Integrantes da comissão processante
Tatiane Frizzo – PSDB
Felipe Gremelmaier – MDB
Edi Carlos Pereira de Souza – PSB
Pedidos
O primeiro pedido de cassação contra Fantinel foi feito pelo ex-vice-prefeito de Caxias do Sul, Ricardo Fabris de Abreu, na manhã de quarta (1º). No pedido, Fabris diz que “Caxias do Sul e o Rio Grande do Sul são agora vergonha nacional, acusados de serem locais racistas, extremistas e xenófobos”. Ele ainda afirma que o vereador transformou a Câmara de Vereadores em “uma câmara dos horrores, com a tribuna servindo de picadeiro”.
As Defensorias do Estado do Rio Grande do Sul e da Bahia também pediram a cassação do mandato do vereador. No documento, os defensores pedem que “seja determinada a notificação do vereador para que apresente sua defesa e que, ao final, após análise do mérito, seja determinada a cassação do mandato, ante a conduta configuradora de violação do decoro parlamentar e tipificada como crime de racismo na Lei federal nº 7.716/89, bem como, nos termos da legislação vigente pertinente”.
Investigação
O Ministério Público do Trabalho no Rio Grande do Sul (MPT-RS) abriu, de ofício, investigação contra o vereador por apologia ao trabalho escravo. De acordo com o órgão, Fantinel “culpabilizou as vítimas pela situação, além de promover xenofobia contra trabalhadores baianos” em seu discurso.
Para o procurador e vice-coordenador nacional de erradicação do trabalho escravo no MPT, Italvar Medina, “a fala minimiza, indevidamente, a extrema gravidade da escravidão contemporânea, busca culpabilizar as próprias vítimas pelos ilícitos sofridos, tem conteúdo preconceituoso e, para piorar, estimula a discriminação nas relações de trabalho, em ofensa à Constituição da República, à legislação e a compromissos internacionais assumidos pelo Brasil”.
Durante a fala na tribuna da Câmara de Vereadores, Fantinel sugeriu também que se dê preferência a empregados vindos da Argentina, que, segundo ele, seriam “limpos, trabalhadores e corretos”.
Após o discurso, o vereador afirmou ao g1 que só falou da Bahia “porque é a Bahia que tá envolvida no processo de Bento Gonçalves, se fosse Santa Catarina, eu teria falado Santa Catarina”. Ele acrescentou que se arrepende de ter dito que “a única cultura que os baianos têm é viver na praia tocando tambor”.
O vereador voltou a falar sobre o discurso à equipe da RBS TV, na manhã desta quarta (1º).
“A intenção da pauta na tribuna, ontem, era querer transmitir para os agricultores terem um certo cuidado.
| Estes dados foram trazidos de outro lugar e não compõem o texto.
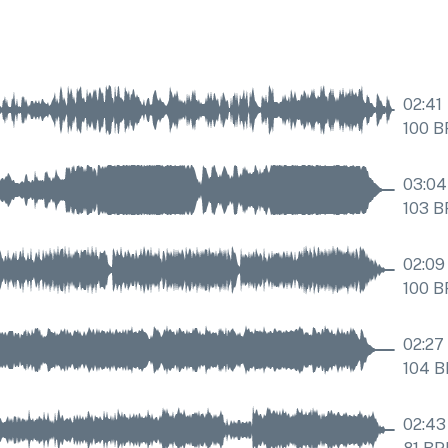
02:41
100
B
03:04
103
B
02:09
100
B
02:27
104
B
02:43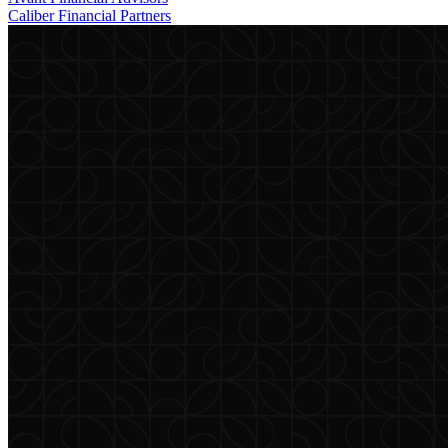
Caliber Financial Partners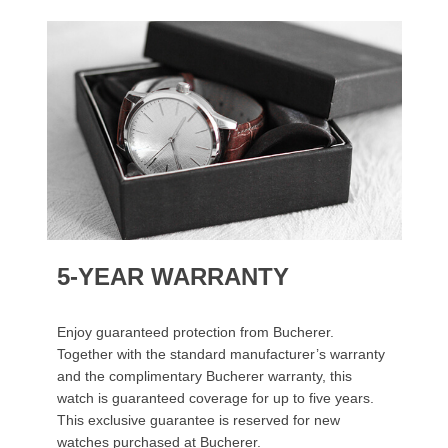
5-YEAR WARRANTY
Enjoy guaranteed protection from Bucherer.
Together with the standard manufacturer’s warranty
and the complimentary Bucherer warranty, this
watch is guaranteed coverage for up to five years.
This exclusive guarantee is reserved for new
watches purchased at Bucherer.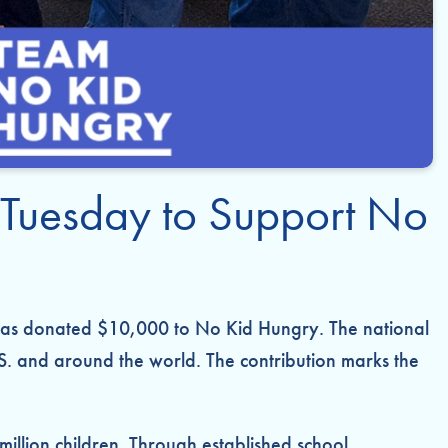
 Tuesday to Support No
 has donated $10,000 to No Kid Hungry. The national
S. and around the world. The contribution marks the
3 million children. Through established school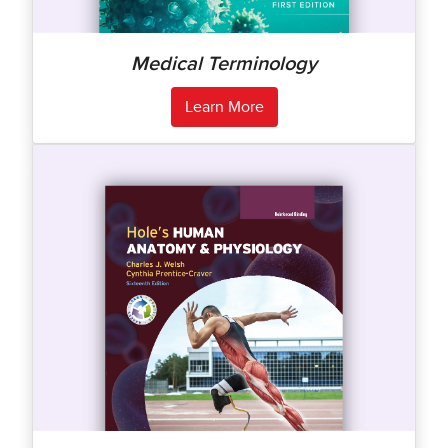
Medical Terminology
Learn More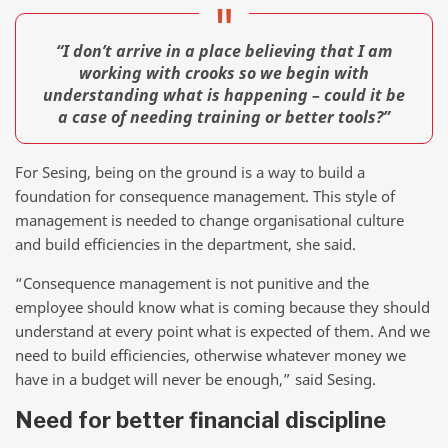
“I don’t arrive in a place believing that I am
working with crooks so we begin with
understanding what is happening – could it be
a case of needing training or better tools?”
For Sesing, being on the ground is a way to build a
foundation for consequence management. This style of
management is needed to change organisational culture
and build efficiencies in the department, she said.
“Consequence management is not punitive and the
employee should know what is coming because they should
understand at every point what is expected of them. And we
need to build efficiencies, otherwise whatever money we
have in a budget will never be enough,” said Sesing.
Need for better financial discipline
Porque existem alguns grupos que estão dando golpes usando a questão da analogia à escravidão. […] Quando a gente está no calor da fala, […] a gente diz palavras que não é o que a gente quer dizer, que não representa a gente”, afirmou.
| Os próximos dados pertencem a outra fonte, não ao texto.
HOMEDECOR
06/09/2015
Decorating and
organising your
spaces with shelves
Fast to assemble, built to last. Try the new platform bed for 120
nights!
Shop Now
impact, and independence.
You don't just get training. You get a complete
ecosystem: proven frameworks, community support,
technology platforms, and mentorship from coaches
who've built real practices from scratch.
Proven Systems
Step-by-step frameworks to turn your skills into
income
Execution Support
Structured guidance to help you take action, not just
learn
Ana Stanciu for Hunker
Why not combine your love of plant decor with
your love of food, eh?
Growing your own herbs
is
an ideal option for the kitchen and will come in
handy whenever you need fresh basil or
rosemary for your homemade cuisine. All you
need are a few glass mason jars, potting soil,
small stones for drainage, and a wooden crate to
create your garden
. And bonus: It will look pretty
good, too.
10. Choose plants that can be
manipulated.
“A única coisa que eu disse dos baianos é que eles gostam só de tocar tambor e ficar na praia né. Se a gente fosse ter essa conversa em um outro momento, a pessoa iria dizer: ‘ah, é verdade. É a cultura deles, não tem nada de mal’. O problema é que entrou em um contexto que foi interpretado como forma de falar mal deles”, disse.
Repercussão
O governador do Rio Grande do Sul, Eduardo Leite, condenou, através das redes sociais, a fala do vereador de Caxias do Sul, Sandro Fantinel. A posição de Leite foi contra o “discurso xenófobo e nojento” do parlamentar.
“Não representa o povo do Rio Grande do Sul. Não admitiremos esse ódio, intolerância e desrespeito na política e na sociedade. Os gaúchos estão de braços abertos para todos, sempre”, disse.
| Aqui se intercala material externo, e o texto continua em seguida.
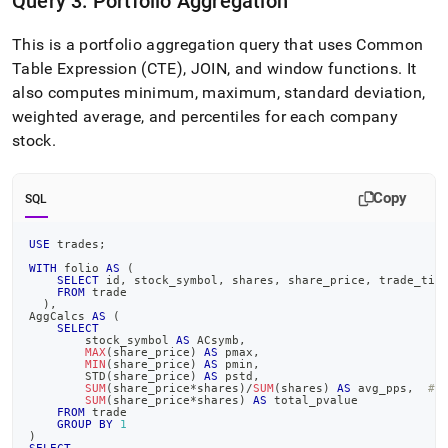
Query 3: Portfolio Aggregation
This is a portfolio aggregation query that uses Common
Table Expression (CTE), JOIN, and window functions
.
It
also computes minimum, maximum, standard deviation,
weighted average, and percentiles for each company
stock
.
Copy
SQL
USE
 trades
;
WITH
 folio 
AS
(
SELECT
 id
,
 stock_symbol
,
 shares
,
 share_price
,
 trade_tim
FROM
 trade
)
,
AggCalcs 
AS
(
SELECT
        stock_symbol 
AS
 ACsymb
,
MAX
(
share_price
)
AS
 pmax
,
MIN
(
share_price
)
AS
 pmin
,
        STD
(
share_price
)
AS
 pstd
,
SUM
(
share_price
*
shares
)
/
SUM
(
shares
)
AS
 avg_pps
,
##
SUM
(
share_price
*
shares
)
AS
 total_pvalue
FROM
 trade
GROUP
BY
1
)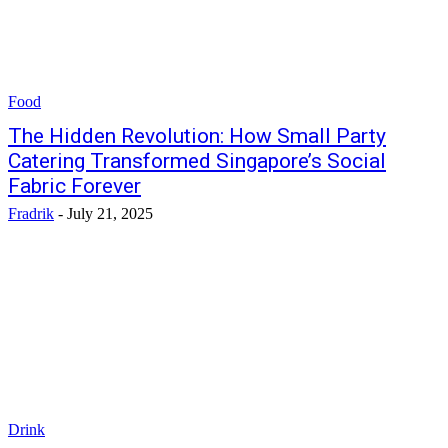
Food
The Hidden Revolution: How Small Party
Catering Transformed Singapore’s Social
Fabric Forever
Fradrik
-
July 21, 2025
Drink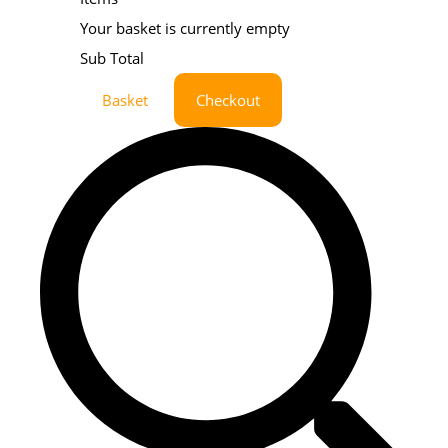
Your basket is currently empty
Sub Total
Basket
Checkout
O governador da Bahia, Jerônimo Rodrigues (PT) também se manifestou no Twitter: “Eu repudio veementemente a apologia à escravidão e não permitirei que tratem nenhum nordestino ou baiano com preconceito ou rancor”.
“É desumano, vergonhoso e inadmissível ver que há brasileiros capazes de defender a crueldade humana. Determinei, portanto, a adoção de medidas cabíveis para que o vereador seja responsabilizado pela sua fala”, afirmou o governador.